Le président sénégalais Bassirou Diomaye Faye a nommé lundi un banquier et ancien ministre pour diriger le gouvernement, trois jours après le limogeage de son Premier ministre et ancien compagnon de route Ousmane Sonko.
Ahmadou Al Aminou Mohamed Lô est un ancien de la Banque centrale des Etats d’Afrique de l’Ouest (Bceao), présenté comme au fait des « arcanes économiques et financiers ».
Sa nomination a lieu alors que la situation financière du pays ouest-africain est plombée par son énorme dette, 132% du PIB, dont le traitement est un point de divergences entre le chef de l’Etat et son ex-chef de gouvernement.
Le président Faye souhaite discuter avec le Fonds monétaire intertional (FMI) d’un nouveau programme d’aide, le Premier ministre Sonko vante lui une approche souverainiste.
A leur arrivée au pouvoir en 2024, les nouvelles autorités avaient accusé le pouvoir de l’ex-président Sall d’avoir caché une partie de la dette, entraînant la suspension du programme d’aide du FMI de 1,8 milliard de dollars.
Les deux hommes se sont séparés après des mois de tensions.
Leurs divergences portent aussi sur le traitement des dossiers de justice. Plusieurs anciens responsables sous l’ex-président Macky Sall (2012-2024) sont accusés de mauvaise gestion et d’implication dans les violences politiques qui ont fait des dizaines de morts entre 2021 et 2024.
« Le Sénégal est un pays sûr et viable et entend le rester », a dit M. Lô, évoquant « la situation financière difficile » du pays, dans sa première déclaration lundi, après la lecture de son décret de nomination sur la télévision publique.
« Il ne s’agit pas d’un changement de cap mais de méthode », a-t-il ajouté, citant la droite et la transparence et « la souveraineté économique et culturelle » parmi les fondements de son action, autant de mantras en vogue sous M. Sonko.
Retour au Parlement
M. Lô est nommé à la veille de la réunion plénière de l’Assemblée nationale qui doit examiner mardi la « réintégration » au poste de député de M. Sonko.
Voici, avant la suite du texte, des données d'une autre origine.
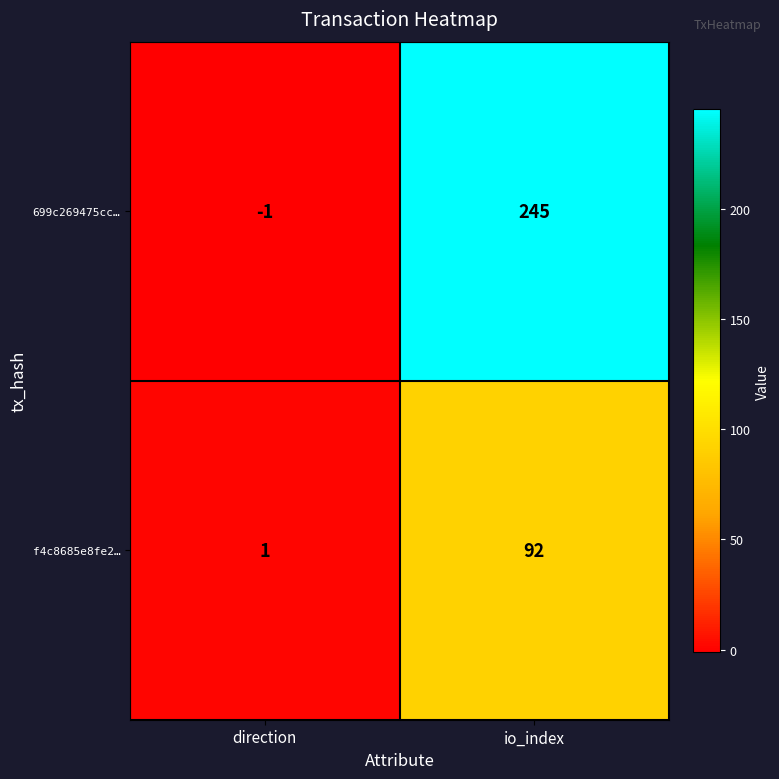

Is it true that 699c269475cc… equals 0 at direction?

False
Elu lors des législatives de novembre 2024, M. Sonko avait renoncé à son mandat pour rester chef de gouvernement.
Un membre du gouvernement peut redevenir député s’il quitte l’exécutif.
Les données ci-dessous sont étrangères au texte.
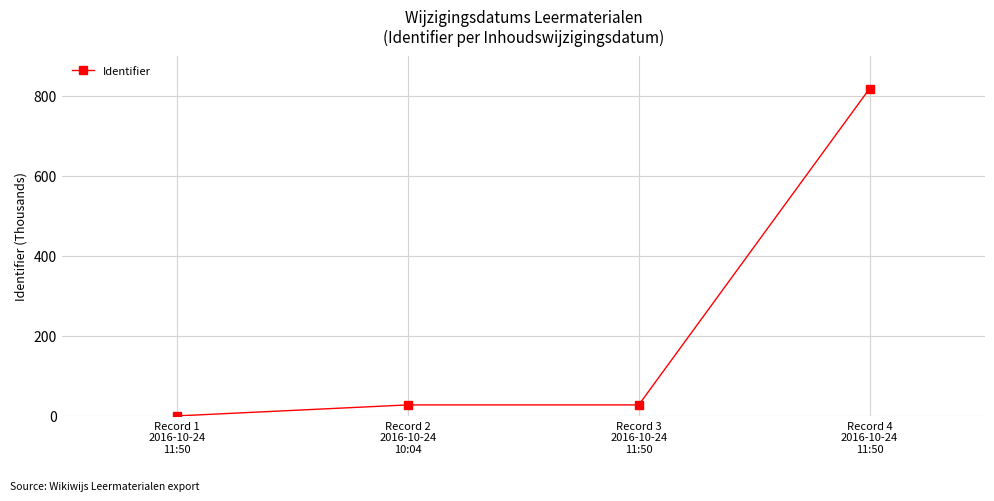

What is the change in value from Record 1
2016-10-24
11:50 to Record 3
2016-10-24
11:50?

+27.5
Dimanche, le président de l’Assemblée nationale El Malick Ndiaye, un fidèle de M. Sonko, a présenté sa démission, ouvrant la voie à l’élection au perchoir de l’ex-Premier ministre, leader du parti Pastef, fort de 130 députés sur 165.
Les députés sont convoqués mardi à 9 heures (locales et GMT) afin de voter la « réintégration du député Ousmane Sonko » et d’élire le prochain président de l’Assemblée nationale, selon un document officiel publié dimanche soir.
Un « coup d’Etat institutionnel » est en préparation avec ce « forcing que la majorité veut imposer », a dénoncé lundi la cheffe des députés de la principale coalition de l’opposition, Aïssata Tall Sall, lors d’une conférence de presse.
Empêché de se présenter à la présidentielle en raison d’une condamnation pour diffamation, M. Sonko avait désigné son bras droit, M. Faye, pour le remplacer dans la course mais des divergences sont apparues entre eux.
Avec une rhétorique panafricaniste, M. Sonko avait suscité l’engouement des jeunes Sénégalais, après des mois d’un bras de fer avec Macky Sall, président de 2012 à 2024.
Il avait violemment réprimé des manifestations contre la possibilité qu’il brigue un troisième mandat.